= Kino FM (98.0 FM – Moscow) =

Кино́ FM (98 FM — 98 хито́в) /ru/, in English Kino FM (98 FM — 98 hits) was a Moscow music radio station broadcasting all day in FM at a frequency of 98.0 MHz. Kino FM - owned and operated by United Media (now ) of Vladimir Lisin - started broadcasting in 2007 as a thematic radio station dedicated to the film industry. In the beginning they used to transmit programmes with films information, programmes about cinema stars, film history and everything related to the world of cinema. The broadcast songs were about Russian and foreign films. On the night of 26–27 October 2008, the radio format changed, specially about music; then radio broadcasts were based on recent music of Russian and foreign artists or bands. Kino FM's last jingle was "98 FM - 98 Hits" but the official name of the station was the same as it was in the beginning - "Кино́ ФМ Москва́" (literally - "Cinema FM" of Moscow), which sounds in the late night jingle, in the beginning of the new day hours.

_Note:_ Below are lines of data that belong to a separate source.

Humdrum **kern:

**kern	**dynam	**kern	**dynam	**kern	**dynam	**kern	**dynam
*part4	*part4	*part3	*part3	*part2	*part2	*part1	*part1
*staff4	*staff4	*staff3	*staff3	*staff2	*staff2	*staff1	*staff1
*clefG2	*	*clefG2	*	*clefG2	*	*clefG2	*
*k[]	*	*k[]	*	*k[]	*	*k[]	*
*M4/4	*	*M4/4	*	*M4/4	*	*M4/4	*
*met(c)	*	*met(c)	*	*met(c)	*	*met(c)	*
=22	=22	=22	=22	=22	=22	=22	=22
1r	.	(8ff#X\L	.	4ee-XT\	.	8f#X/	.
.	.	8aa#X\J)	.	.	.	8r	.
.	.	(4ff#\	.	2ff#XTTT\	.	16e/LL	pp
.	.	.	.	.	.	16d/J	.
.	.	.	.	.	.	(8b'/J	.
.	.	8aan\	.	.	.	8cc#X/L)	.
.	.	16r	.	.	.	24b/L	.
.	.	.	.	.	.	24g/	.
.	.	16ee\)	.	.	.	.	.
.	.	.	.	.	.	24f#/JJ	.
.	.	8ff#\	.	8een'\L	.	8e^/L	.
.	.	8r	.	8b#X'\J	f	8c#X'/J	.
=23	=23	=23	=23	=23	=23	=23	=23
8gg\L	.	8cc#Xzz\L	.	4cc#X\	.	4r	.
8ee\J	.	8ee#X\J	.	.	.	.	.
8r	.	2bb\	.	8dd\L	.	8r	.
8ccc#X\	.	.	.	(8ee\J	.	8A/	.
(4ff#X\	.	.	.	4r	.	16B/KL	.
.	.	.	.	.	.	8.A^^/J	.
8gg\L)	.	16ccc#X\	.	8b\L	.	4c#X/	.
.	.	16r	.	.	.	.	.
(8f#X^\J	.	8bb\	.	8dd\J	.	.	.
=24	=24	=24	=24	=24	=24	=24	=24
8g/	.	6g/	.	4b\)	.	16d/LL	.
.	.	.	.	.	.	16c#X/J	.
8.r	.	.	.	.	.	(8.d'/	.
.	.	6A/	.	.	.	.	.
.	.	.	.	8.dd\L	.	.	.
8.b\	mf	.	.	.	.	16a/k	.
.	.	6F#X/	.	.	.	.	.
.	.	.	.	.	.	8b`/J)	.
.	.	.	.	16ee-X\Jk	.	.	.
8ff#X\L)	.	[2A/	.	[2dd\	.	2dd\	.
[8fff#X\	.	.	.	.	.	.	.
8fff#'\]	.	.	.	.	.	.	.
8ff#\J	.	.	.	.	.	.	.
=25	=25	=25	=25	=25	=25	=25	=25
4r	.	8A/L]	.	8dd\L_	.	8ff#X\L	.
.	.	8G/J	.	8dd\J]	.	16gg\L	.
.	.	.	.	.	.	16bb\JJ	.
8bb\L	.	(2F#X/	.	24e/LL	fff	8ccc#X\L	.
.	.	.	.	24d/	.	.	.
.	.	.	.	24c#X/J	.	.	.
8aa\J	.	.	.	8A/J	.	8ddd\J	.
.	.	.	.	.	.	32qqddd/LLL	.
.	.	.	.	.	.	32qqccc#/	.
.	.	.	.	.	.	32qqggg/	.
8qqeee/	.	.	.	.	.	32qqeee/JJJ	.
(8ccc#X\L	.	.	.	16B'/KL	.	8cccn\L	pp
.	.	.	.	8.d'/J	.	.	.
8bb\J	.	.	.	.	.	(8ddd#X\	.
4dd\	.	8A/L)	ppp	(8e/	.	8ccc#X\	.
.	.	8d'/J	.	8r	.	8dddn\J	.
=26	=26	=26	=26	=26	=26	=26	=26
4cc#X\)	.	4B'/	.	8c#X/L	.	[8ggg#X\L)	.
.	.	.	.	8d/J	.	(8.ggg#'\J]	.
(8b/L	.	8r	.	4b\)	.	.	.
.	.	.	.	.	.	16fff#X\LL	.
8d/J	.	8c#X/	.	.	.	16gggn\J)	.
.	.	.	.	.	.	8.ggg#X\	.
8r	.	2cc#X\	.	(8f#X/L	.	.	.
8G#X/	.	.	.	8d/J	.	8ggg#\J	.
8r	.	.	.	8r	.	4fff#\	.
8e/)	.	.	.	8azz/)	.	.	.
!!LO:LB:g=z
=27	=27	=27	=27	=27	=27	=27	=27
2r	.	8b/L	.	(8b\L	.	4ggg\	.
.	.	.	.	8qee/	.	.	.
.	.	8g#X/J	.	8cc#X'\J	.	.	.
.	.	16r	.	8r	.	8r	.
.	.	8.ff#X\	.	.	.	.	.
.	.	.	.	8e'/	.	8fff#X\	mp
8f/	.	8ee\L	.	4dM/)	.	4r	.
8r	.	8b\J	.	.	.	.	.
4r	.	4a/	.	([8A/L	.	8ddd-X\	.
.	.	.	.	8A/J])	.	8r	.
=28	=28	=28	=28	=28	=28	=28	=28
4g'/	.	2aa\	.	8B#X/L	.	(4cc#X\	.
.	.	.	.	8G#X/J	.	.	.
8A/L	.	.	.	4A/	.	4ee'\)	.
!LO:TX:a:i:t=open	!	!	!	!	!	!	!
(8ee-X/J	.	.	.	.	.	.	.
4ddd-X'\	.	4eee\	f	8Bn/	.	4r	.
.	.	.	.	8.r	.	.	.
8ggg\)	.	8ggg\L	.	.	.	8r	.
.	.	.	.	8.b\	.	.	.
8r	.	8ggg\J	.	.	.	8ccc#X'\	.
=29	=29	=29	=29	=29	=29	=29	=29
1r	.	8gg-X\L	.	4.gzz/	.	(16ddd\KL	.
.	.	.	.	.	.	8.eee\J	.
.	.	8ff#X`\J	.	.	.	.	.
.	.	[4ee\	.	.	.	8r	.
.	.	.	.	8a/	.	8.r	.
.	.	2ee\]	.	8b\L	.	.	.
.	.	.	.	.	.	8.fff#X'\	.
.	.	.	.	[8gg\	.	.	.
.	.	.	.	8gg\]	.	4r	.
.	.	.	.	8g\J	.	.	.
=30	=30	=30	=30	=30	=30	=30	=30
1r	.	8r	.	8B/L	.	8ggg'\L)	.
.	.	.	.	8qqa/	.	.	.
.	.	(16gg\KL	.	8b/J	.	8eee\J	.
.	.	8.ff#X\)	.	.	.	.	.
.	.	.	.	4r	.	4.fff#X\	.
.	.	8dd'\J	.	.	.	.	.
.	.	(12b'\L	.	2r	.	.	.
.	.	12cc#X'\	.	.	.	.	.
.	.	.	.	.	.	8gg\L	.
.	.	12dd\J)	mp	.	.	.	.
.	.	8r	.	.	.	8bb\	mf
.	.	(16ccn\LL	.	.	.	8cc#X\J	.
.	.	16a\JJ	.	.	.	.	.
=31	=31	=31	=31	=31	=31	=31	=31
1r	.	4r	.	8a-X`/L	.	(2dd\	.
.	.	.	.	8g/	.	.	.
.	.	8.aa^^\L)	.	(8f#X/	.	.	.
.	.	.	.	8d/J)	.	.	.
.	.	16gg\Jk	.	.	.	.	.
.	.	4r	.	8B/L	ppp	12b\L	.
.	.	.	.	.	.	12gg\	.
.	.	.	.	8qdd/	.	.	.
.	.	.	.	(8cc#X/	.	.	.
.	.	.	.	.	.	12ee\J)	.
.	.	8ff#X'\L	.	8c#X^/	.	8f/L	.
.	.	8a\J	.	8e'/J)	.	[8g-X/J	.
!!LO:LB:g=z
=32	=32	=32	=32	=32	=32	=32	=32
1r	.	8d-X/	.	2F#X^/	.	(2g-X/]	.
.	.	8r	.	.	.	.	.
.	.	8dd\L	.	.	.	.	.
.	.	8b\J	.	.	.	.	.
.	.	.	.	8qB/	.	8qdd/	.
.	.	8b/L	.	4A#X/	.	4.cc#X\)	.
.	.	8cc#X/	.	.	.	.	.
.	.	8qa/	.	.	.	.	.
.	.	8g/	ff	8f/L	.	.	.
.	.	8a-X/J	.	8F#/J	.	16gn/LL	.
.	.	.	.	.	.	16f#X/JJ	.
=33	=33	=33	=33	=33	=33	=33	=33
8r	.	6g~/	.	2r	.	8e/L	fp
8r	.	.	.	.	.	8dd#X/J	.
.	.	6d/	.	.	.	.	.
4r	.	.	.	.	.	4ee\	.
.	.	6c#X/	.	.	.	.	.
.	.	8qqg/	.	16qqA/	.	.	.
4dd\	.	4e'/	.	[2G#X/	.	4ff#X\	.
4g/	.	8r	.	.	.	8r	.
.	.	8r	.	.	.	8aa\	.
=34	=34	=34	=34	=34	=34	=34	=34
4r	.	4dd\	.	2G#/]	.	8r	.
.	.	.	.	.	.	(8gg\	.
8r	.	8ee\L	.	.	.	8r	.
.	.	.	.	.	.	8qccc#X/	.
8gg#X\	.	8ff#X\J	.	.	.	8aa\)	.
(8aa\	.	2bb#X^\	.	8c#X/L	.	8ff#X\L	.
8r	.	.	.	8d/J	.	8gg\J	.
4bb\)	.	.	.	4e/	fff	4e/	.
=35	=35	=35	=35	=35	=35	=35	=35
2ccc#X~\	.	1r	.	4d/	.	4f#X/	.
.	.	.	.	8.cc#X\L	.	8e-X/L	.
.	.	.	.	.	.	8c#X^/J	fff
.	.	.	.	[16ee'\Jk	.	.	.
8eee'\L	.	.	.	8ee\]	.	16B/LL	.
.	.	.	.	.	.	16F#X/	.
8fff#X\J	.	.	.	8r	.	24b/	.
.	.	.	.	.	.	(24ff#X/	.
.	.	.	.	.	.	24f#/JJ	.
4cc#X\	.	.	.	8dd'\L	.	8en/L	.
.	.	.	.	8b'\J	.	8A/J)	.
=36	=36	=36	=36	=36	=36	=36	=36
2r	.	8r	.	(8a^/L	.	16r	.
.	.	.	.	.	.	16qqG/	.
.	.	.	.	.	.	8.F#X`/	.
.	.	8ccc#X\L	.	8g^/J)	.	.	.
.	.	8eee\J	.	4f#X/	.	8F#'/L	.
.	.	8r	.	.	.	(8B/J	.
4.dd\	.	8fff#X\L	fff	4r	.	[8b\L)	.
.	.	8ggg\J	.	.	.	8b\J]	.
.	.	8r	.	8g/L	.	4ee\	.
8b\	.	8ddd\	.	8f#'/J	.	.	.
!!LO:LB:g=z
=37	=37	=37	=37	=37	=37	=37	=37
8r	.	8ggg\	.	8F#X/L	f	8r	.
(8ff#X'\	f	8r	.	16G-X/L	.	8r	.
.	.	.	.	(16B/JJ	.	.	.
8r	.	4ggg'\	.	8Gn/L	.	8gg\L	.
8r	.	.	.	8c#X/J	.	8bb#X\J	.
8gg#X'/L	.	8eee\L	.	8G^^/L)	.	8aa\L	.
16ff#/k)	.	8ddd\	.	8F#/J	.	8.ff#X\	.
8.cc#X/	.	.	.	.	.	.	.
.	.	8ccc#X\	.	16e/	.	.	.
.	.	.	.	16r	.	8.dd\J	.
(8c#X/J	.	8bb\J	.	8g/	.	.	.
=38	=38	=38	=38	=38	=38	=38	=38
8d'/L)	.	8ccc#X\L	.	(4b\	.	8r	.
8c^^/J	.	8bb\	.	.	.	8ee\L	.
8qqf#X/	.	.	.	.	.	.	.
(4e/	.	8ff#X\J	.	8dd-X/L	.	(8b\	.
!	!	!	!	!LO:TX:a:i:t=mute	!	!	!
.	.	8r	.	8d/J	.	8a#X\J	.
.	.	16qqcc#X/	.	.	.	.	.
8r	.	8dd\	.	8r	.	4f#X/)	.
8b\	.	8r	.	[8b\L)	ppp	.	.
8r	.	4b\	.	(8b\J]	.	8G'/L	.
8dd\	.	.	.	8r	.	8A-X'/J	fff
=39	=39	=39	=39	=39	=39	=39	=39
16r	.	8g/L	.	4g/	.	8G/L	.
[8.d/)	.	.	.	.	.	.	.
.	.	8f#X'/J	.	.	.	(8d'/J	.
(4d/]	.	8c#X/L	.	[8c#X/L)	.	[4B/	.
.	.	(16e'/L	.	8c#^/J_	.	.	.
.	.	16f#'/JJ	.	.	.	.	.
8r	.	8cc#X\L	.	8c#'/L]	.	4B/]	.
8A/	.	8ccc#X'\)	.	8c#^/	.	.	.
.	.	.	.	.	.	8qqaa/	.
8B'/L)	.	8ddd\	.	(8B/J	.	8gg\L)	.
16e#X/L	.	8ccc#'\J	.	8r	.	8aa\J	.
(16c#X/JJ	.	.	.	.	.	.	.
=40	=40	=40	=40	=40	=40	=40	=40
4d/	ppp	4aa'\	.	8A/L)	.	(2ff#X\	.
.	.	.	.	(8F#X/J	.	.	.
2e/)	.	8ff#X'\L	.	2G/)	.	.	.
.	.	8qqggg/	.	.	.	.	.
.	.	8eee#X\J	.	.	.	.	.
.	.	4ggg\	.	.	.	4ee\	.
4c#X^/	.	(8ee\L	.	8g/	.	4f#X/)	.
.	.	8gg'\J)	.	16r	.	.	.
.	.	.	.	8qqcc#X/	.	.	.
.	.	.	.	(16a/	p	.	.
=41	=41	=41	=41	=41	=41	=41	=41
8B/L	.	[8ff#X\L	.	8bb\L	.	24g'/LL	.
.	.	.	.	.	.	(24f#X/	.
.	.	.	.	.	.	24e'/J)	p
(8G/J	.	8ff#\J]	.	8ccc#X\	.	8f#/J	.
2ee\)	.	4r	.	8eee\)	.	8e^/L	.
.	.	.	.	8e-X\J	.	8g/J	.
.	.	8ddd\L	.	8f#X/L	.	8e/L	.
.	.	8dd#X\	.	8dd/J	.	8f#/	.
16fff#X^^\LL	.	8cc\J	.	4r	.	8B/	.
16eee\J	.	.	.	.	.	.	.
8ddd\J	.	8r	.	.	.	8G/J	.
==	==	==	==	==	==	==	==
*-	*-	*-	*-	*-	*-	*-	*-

On 22 December the radio had its last transmission, changing at midnight on 23 December to broadcast as a new radio station, Radio Shokolad /ru/.

== Programmes ==
Besides music, there were thematic programmes with production of their own, at the 20th minute of each hour of broadcasting:
- «Исто́рии любви́» (Love Story)
- «Геогра́фия кино́» (Cinema's Geography)
- «Исто́рия кино́» (History of Cinema)
- «Путеше́ствия» (Travel)
- «Тест-драйв» ("Test-drive")
- «Рестора́нные но́вости». (Restaurant News)

=== Other minor programmes ===
At the 10th minute there was a small production, called "Автор жжёт" (/ru/, literally - Author burn), where a professional actor read the lyrics of a random Russian music song which was no longer broadcast.